Copy out the text about comic book inker Wayne Faucher word for word, in full.

EXTRACT
* BEGIN *

Wayne Faucher is an American comic book inker. He is known mostly for his ink work on the Batman family of comics for DC Comics and for Spider-Man titles for Marvel Comics.

Career
Raised in Rhode Island and a graduate of the Rhode Island School of Design, he worked for years as a graphic designer in New York City and Boston before setting his sights on working in comics. He started in the industry in 1995, with the DC Comics series Impulse. Since then, Faucher has worked on dozens of titles for a variety of publishers.

Pencillers with whom he's frequently paired include: Humberto Ramos, Alex Maleev, Mark Buckingham, Dick Giordano, Mike Deodato, Chad Hardin, Alberto Ponticelli and others.

* END *

ENTRIES
* BEGIN *

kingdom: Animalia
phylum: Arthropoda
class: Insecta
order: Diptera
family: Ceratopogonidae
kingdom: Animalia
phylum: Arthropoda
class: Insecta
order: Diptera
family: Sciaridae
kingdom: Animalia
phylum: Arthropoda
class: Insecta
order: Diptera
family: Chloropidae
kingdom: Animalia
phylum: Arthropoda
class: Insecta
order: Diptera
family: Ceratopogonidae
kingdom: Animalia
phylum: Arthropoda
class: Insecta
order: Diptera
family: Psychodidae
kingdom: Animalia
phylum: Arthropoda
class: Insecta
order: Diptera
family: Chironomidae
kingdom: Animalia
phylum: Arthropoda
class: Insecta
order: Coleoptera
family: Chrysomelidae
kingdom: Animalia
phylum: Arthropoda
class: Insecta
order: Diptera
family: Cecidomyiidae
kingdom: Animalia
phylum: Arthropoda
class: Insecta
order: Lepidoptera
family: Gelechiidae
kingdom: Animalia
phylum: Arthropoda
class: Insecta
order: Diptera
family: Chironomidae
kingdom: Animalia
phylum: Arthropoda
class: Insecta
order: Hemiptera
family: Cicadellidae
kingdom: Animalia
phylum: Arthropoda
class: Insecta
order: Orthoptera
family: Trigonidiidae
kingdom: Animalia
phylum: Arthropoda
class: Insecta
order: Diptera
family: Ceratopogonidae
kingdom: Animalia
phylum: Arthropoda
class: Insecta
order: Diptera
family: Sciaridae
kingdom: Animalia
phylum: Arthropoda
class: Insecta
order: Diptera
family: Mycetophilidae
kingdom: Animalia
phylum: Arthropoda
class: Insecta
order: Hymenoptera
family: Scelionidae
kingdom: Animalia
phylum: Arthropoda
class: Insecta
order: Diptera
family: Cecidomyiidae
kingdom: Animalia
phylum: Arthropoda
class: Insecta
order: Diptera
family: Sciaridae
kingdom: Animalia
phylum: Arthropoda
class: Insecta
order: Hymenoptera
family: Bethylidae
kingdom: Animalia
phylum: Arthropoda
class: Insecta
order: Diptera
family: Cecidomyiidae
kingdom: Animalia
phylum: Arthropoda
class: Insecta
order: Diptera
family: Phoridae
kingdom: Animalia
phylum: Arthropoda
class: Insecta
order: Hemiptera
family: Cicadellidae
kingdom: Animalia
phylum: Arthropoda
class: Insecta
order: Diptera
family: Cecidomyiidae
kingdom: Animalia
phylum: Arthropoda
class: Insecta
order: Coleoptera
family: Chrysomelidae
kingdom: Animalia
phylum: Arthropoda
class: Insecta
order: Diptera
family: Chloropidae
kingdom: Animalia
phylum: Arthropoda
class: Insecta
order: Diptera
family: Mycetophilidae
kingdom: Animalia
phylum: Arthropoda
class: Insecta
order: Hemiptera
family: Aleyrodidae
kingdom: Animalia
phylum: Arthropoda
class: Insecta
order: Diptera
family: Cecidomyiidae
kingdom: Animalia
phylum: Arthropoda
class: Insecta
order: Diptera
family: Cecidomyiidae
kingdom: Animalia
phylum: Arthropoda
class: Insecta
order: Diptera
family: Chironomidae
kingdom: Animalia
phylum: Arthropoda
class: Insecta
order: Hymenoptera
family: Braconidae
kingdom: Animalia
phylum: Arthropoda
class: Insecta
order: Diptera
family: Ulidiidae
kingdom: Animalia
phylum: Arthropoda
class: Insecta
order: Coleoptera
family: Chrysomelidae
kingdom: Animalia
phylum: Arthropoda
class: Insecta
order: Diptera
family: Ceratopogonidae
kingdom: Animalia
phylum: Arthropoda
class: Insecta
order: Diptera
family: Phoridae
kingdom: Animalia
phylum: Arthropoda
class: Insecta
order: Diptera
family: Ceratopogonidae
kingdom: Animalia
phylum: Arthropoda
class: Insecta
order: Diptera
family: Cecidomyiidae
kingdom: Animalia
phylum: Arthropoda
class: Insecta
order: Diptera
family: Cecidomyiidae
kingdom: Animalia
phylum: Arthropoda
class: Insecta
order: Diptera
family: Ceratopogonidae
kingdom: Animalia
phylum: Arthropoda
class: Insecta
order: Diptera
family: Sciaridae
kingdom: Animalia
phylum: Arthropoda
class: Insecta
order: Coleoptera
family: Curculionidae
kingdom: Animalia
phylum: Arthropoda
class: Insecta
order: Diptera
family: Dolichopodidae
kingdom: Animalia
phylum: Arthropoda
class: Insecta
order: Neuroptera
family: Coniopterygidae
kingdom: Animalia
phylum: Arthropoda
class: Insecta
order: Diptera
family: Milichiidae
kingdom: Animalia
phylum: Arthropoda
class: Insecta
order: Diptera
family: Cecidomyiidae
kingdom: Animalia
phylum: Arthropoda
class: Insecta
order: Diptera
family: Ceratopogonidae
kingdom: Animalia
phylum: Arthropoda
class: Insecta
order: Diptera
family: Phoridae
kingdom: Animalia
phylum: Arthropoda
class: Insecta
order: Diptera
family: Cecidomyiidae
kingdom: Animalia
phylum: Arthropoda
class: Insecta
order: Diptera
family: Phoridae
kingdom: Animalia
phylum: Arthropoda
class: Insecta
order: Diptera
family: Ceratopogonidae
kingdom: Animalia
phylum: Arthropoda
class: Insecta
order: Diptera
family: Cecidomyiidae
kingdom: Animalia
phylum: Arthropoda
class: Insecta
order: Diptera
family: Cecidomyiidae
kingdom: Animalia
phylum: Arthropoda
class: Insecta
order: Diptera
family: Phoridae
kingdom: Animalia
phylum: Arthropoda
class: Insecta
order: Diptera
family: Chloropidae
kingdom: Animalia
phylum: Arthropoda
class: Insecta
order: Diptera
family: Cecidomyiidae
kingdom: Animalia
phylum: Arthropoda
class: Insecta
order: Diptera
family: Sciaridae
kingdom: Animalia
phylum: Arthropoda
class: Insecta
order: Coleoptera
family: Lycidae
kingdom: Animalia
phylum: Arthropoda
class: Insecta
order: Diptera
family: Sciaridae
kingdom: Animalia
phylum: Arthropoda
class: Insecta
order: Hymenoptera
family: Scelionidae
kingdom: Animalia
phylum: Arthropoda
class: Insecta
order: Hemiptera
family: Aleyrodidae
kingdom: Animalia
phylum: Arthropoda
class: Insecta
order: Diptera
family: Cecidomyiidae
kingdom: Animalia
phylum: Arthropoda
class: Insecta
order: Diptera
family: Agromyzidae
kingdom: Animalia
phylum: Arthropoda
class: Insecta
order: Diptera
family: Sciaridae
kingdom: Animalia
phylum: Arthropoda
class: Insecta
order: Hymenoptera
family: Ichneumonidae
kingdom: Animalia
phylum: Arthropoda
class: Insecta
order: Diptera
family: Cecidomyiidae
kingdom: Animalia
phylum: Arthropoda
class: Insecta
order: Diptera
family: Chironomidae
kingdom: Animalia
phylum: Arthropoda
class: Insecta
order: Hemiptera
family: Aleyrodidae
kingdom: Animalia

* END *

RESPONSE TO THE EXERCISE
Wayne Faucher is an American comic book inker. He is known mostly for his ink work on the Batman family of comics for DC Comics and for Spider-Man titles for Marvel Comics.

Career
Raised in Rhode Island and a graduate of the Rhode Island School of Design, he worked for years as a graphic designer in New York City and Boston before setting his sights on working in comics. He started in the industry in 1995, with the DC Comics series Impulse. Since then, Faucher has worked on dozens of titles for a variety of publishers.

Pencillers with whom he's frequently paired include: Humberto Ramos, Alex Maleev, Mark Buckingham, Dick Giordano, Mike Deodato, Chad Hardin, Alberto Ponticelli and others.